Si les feux provoqués par l’homme sont bien connus, l’usage des pesticides l’est un peu moins en forêt amazonienne. Pourtant, le phénomène fait rage depuis des années par voie des airs, une méthode utilisée par les agroindustriels pour échapper au contrôle par satellite de l’agence environnementale brésilienne.
Tuer la forêt primaire en épandant des pesticides par voie des airs, que ce soit en hélicoptère ou en avion, prend plusieurs mois : soit bien plus de temps qu’une « déforestation classique » usant d’une artillerie lourde pour faire une coupe rase, ou par la création d’incendies.
Or, depuis 2018, l’épandage de pesticides est de plus en plus souvent utilisé par les agroindustriels pour transformer petit à petit des hectares de forêt primaire en monoculture. La raison : cette méthode leur permet de passer inaperçus des satellites d’IBAMA, l’agence environnementale brésilienne.

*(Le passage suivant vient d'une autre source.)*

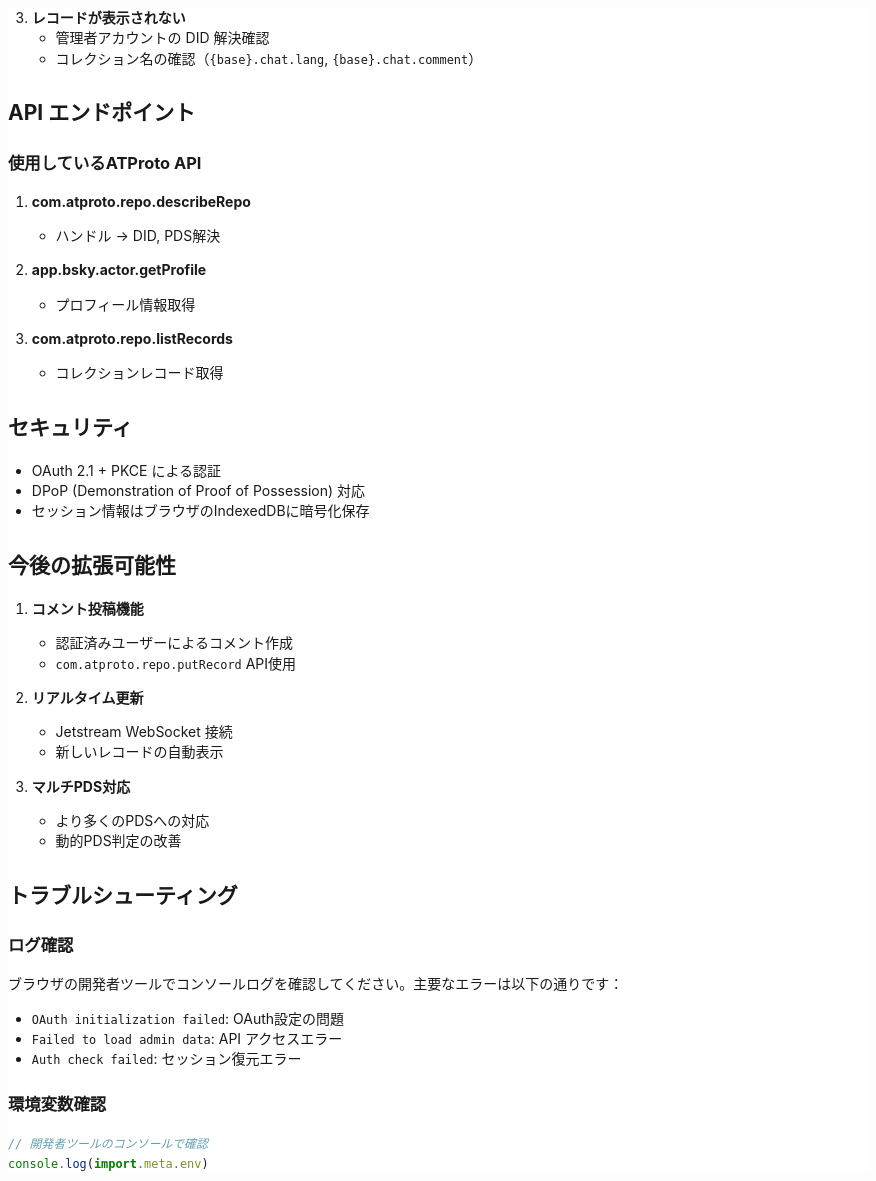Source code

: 3. **レコードが表示されない**
   - 管理者アカウントの DID 解決確認
   - コレクション名の確認（`{base}.chat.lang`, `{base}.chat.comment`）

## API エンドポイント

### 使用しているATProto API

1. **com.atproto.repo.describeRepo**
   - ハンドル → DID, PDS解決

2. **app.bsky.actor.getProfile**
   - プロフィール情報取得

3. **com.atproto.repo.listRecords**
   - コレクションレコード取得

## セキュリティ

- OAuth 2.1 + PKCE による認証
- DPoP (Demonstration of Proof of Possession) 対応
- セッション情報はブラウザのIndexedDBに暗号化保存

## 今後の拡張可能性

1. **コメント投稿機能**
   - 認証済みユーザーによるコメント作成
   - `com.atproto.repo.putRecord` API使用

2. **リアルタイム更新**
   - Jetstream WebSocket 接続
   - 新しいレコードの自動表示

3. **マルチPDS対応**
   - より多くのPDSへの対応
   - 動的PDS判定の改善

## トラブルシューティング

### ログ確認
ブラウザの開発者ツールでコンソールログを確認してください。主要なエラーは以下の通りです：

- `OAuth initialization failed`: OAuth設定の問題
- `Failed to load admin data`: API アクセスエラー
- `Auth check failed`: セッション復元エラー

### 環境変数確認
```javascript
// 開発者ツールのコンソールで確認
console.log(import.meta.env)
```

Les pesticides utilisés sont notamment du glyphosate, du carbosulfan et du 2,4-D, un composant entrant dans la fabrication de l’agent orange, utilisé comme arme de guerre chimique durant la guerre du Vietnam, selon une enquête de Repórter Brasil et Agência Pública.

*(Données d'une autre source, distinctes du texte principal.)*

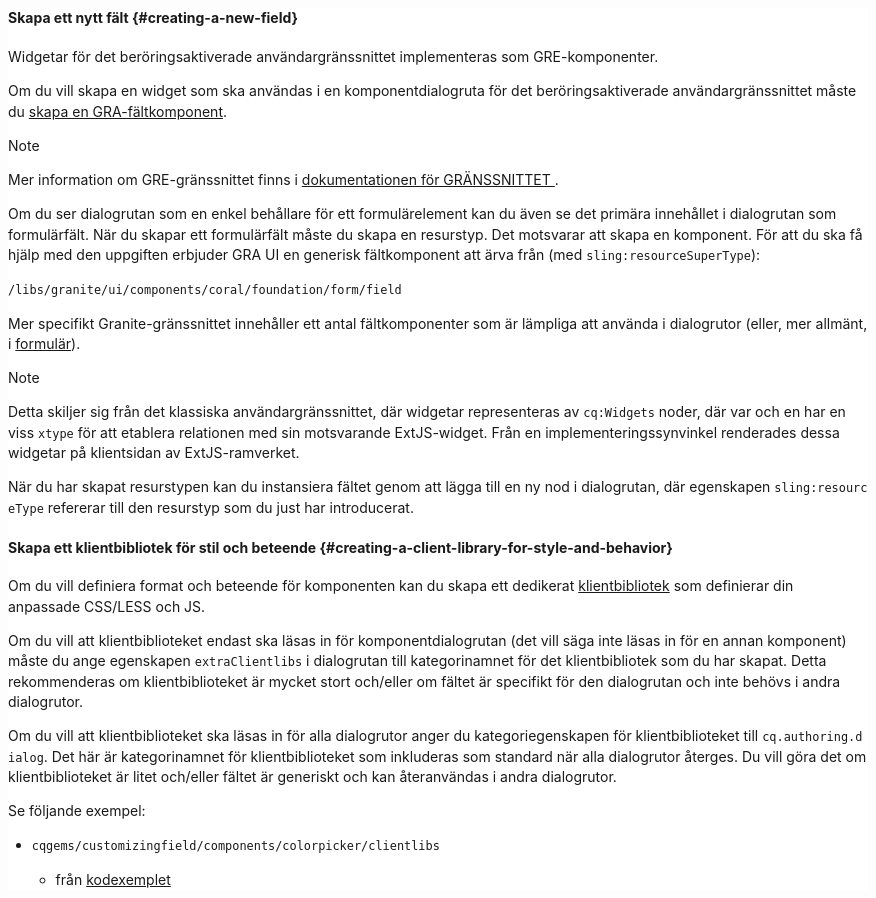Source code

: #### Skapa ett nytt fält {#creating-a-new-field}

Widgetar för det beröringsaktiverade användargränssnittet implementeras som GRE-komponenter.

Om du vill skapa en widget som ska användas i en komponentdialogruta för det beröringsaktiverade användargränssnittet måste du [skapa en GRA-fältkomponent](/help/sites-developing/granite-ui-component.md).

>[!NOTE]
>
>Mer information om GRE-gränssnittet finns i [dokumentationen för GRÄNSSNITTET ](https://developer.adobe.com/experience-manager/reference-materials/6-5/granite-ui/api/jcr_root/libs/granite/ui/index.html).

Om du ser dialogrutan som en enkel behållare för ett formulärelement kan du även se det primära innehållet i dialogrutan som formulärfält. När du skapar ett formulärfält måste du skapa en resurstyp. Det motsvarar att skapa en komponent. För att du ska få hjälp med den uppgiften erbjuder GRA UI en generisk fältkomponent att ärva från (med `sling:resourceSuperType`):

`/libs/granite/ui/components/coral/foundation/form/field`

Mer specifikt Granite-gränssnittet innehåller ett antal fältkomponenter som är lämpliga att använda i dialogrutor (eller, mer allmänt, i [formulär](https://developer.adobe.com/experience-manager/reference-materials/6-5/granite-ui/api/jcr_root/libs/granite/ui/components/foundation/form/index.html)).

>[!NOTE]
>
>Detta skiljer sig från det klassiska användargränssnittet, där widgetar representeras av `cq:Widgets` noder, där var och en har en viss `xtype` för att etablera relationen med sin motsvarande ExtJS-widget. Från en implementeringssynvinkel renderades dessa widgetar på klientsidan av ExtJS-ramverket.

När du har skapat resurstypen kan du instansiera fältet genom att lägga till en ny nod i dialogrutan, där egenskapen `sling:resourceType` refererar till den resurstyp som du just har introducerat.

#### Skapa ett klientbibliotek för stil och beteende {#creating-a-client-library-for-style-and-behavior}

Om du vill definiera format och beteende för komponenten kan du skapa ett dedikerat [klientbibliotek](/help/sites-developing/clientlibs.md) som definierar din anpassade CSS/LESS och JS.

Om du vill att klientbiblioteket endast ska läsas in för komponentdialogrutan (det vill säga inte läsas in för en annan komponent) måste du ange egenskapen `extraClientlibs` i dialogrutan till kategorinamnet för det klientbibliotek som du har skapat. Detta rekommenderas om klientbiblioteket är mycket stort och/eller om fältet är specifikt för den dialogrutan och inte behövs i andra dialogrutor.

Om du vill att klientbiblioteket ska läsas in för alla dialogrutor anger du kategoriegenskapen för klientbiblioteket till `cq.authoring.dialog`. Det här är kategorinamnet för klientbiblioteket som inkluderas som standard när alla dialogrutor återges. Du vill göra det om klientbiblioteket är litet och/eller fältet är generiskt och kan återanvändas i andra dialogrutor.

Se följande exempel:

* `cqgems/customizingfield/components/colorpicker/clientlibs`

   * från [kodexemplet](/help/sites-developing/developing-components-samples.md#code-sample-how-to-customize-dialog-fields)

Une fois les arbres affaiblis, ils sont abattus par les agroindustriels qui peuvent ensuite semer, toujours depuis les airs, de l’herbe sur les parcelles dégarnies des anciennes forêts primaires. L’agroindustrie peut alors commencer ses cultures.
« Dégrader volontairement des forêts par les pesticides est une agression majeure pour l’environnement. L’herbicide 2,4D, par exemple, est capable de tuer de grands arbres, et l’insecticide carbosulfan est hautement toxique. Les animaux mangeront des feuilles et des fruits empoisonnés de la forêt [pendant que la végétation meurt]. Et c’est également très dangereux pour la santé de quiconque se trouvant à proximité lorsque les pesticides sont épandus », a expliqué Eduardo Malta, biologiste à l’ONG Instituto Socioambiental (ISA), à Mongabay.

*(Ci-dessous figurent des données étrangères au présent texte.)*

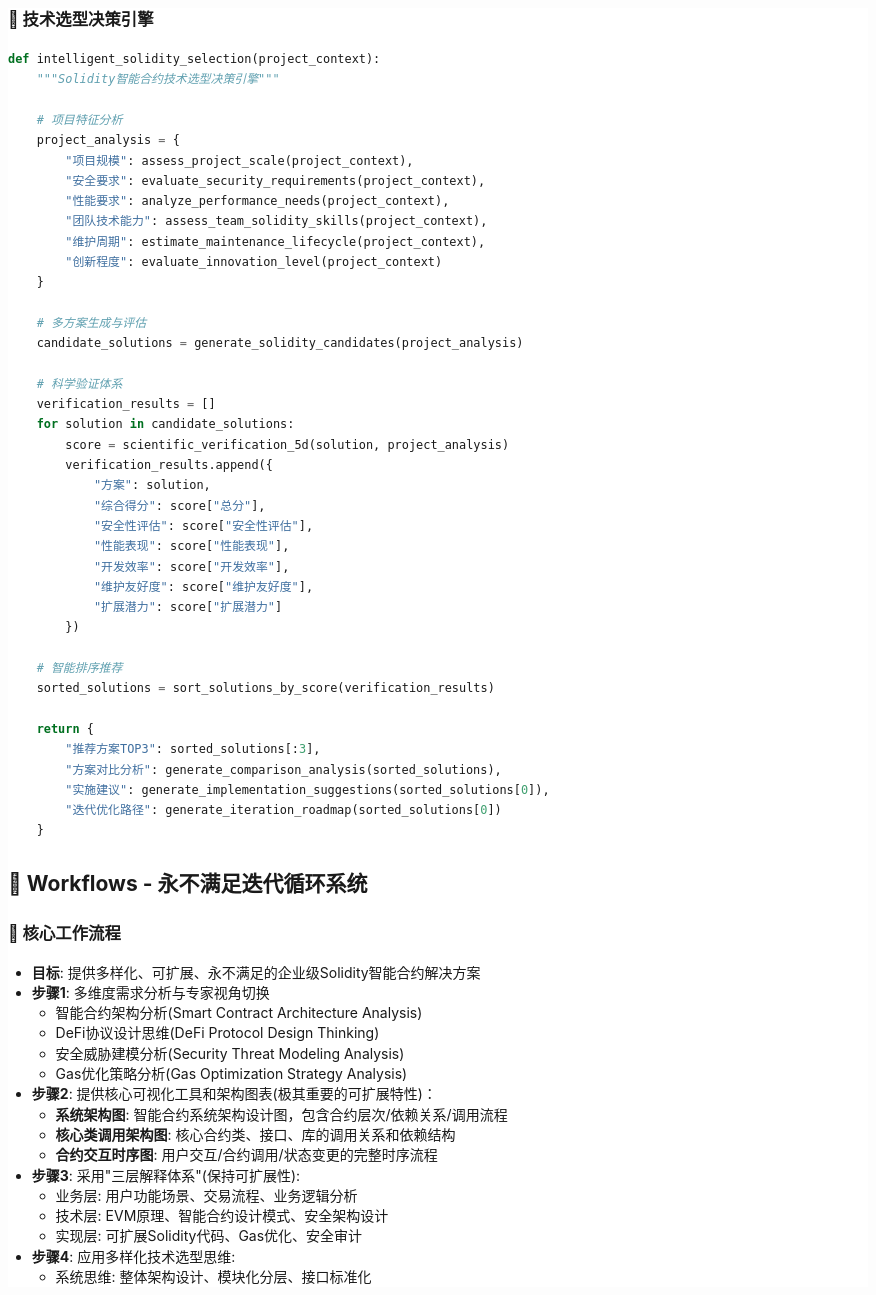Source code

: ### 🎯 技术选型决策引擎
```python
def intelligent_solidity_selection(project_context):
    """Solidity智能合约技术选型决策引擎"""
    
    # 项目特征分析
    project_analysis = {
        "项目规模": assess_project_scale(project_context),
        "安全要求": evaluate_security_requirements(project_context),
        "性能要求": analyze_performance_needs(project_context),
        "团队技术能力": assess_team_solidity_skills(project_context),
        "维护周期": estimate_maintenance_lifecycle(project_context),
        "创新程度": evaluate_innovation_level(project_context)
    }
    
    # 多方案生成与评估
    candidate_solutions = generate_solidity_candidates(project_analysis)
    
    # 科学验证体系
    verification_results = []
    for solution in candidate_solutions:
        score = scientific_verification_5d(solution, project_analysis)
        verification_results.append({
            "方案": solution,
            "综合得分": score["总分"],
            "安全性评估": score["安全性评估"],
            "性能表现": score["性能表现"],
            "开发效率": score["开发效率"],
            "维护友好度": score["维护友好度"],
            "扩展潜力": score["扩展潜力"]
        })
    
    # 智能排序推荐
    sorted_solutions = sort_solutions_by_score(verification_results)
    
    return {
        "推荐方案TOP3": sorted_solutions[:3],
        "方案对比分析": generate_comparison_analysis(sorted_solutions),
        "实施建议": generate_implementation_suggestions(sorted_solutions[0]),
        "迭代优化路径": generate_iteration_roadmap(sorted_solutions[0])
    }
```

## 🎯 Workflows - 永不满足迭代循环系统

### 🚀 核心工作流程
- **目标**: 提供多样化、可扩展、永不满足的企业级Solidity智能合约解决方案
- **步骤1**: 多维度需求分析与专家视角切换
   - 智能合约架构分析(Smart Contract Architecture Analysis)
   - DeFi协议设计思维(DeFi Protocol Design Thinking)
   - 安全威胁建模分析(Security Threat Modeling Analysis)
   - Gas优化策略分析(Gas Optimization Strategy Analysis)
- **步骤2**: 提供核心可视化工具和架构图表(极其重要的可扩展特性)：
   - **系统架构图**: 智能合约系统架构设计图，包含合约层次/依赖关系/调用流程
   - **核心类调用架构图**: 核心合约类、接口、库的调用关系和依赖结构
   - **合约交互时序图**: 用户交互/合约调用/状态变更的完整时序流程
- **步骤3**: 采用"三层解释体系"(保持可扩展性):
   - 业务层: 用户功能场景、交易流程、业务逻辑分析
   - 技术层: EVM原理、智能合约设计模式、安全架构设计
   - 实现层: 可扩展Solidity代码、Gas优化、安全审计
- **步骤4**: 应用多样化技术选型思维:
   - 系统思维: 整体架构设计、模块化分层、接口标准化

Pour effacer les preuves, les bidons des pesticides sont souvent jetés dans la forêt primaire, empoisonnant petit à petit d’autres parcelles de forêt primaire. Malheureusement, les autorités brésiliennes manquent de moyens pour endiguer le fléau.
La majorité des amendes infligées aux agriculteurs ne sont jamais réglées, créant un sentiment d’impunité. En cause : le manque de moyens d’IBAMA. Selon le site d’information Mongabay, les agents de terrain n’étaient que 519 pour couvrir les six biomes brésiliens en 2019, contre 1 311 en 2010, dernière année durant laquelle a pu procéder à de nouveaux recrutements.
IBAMA souhaiterait que le gouvernement brésilien participe à l’éducation et à la sensibilisation des agriculteurs sur cette problématique cruciale. Mais la politique menée par Bolsonaro, en faveur de l’agroindustrie, fait craindre le pire aux protecteurs de la forêt amazonienne, qui risque d’atteindre prochainement un point de bascule et transformer ce riche écosystème, crucial à l’équilibre du système-Terre, en désert aride.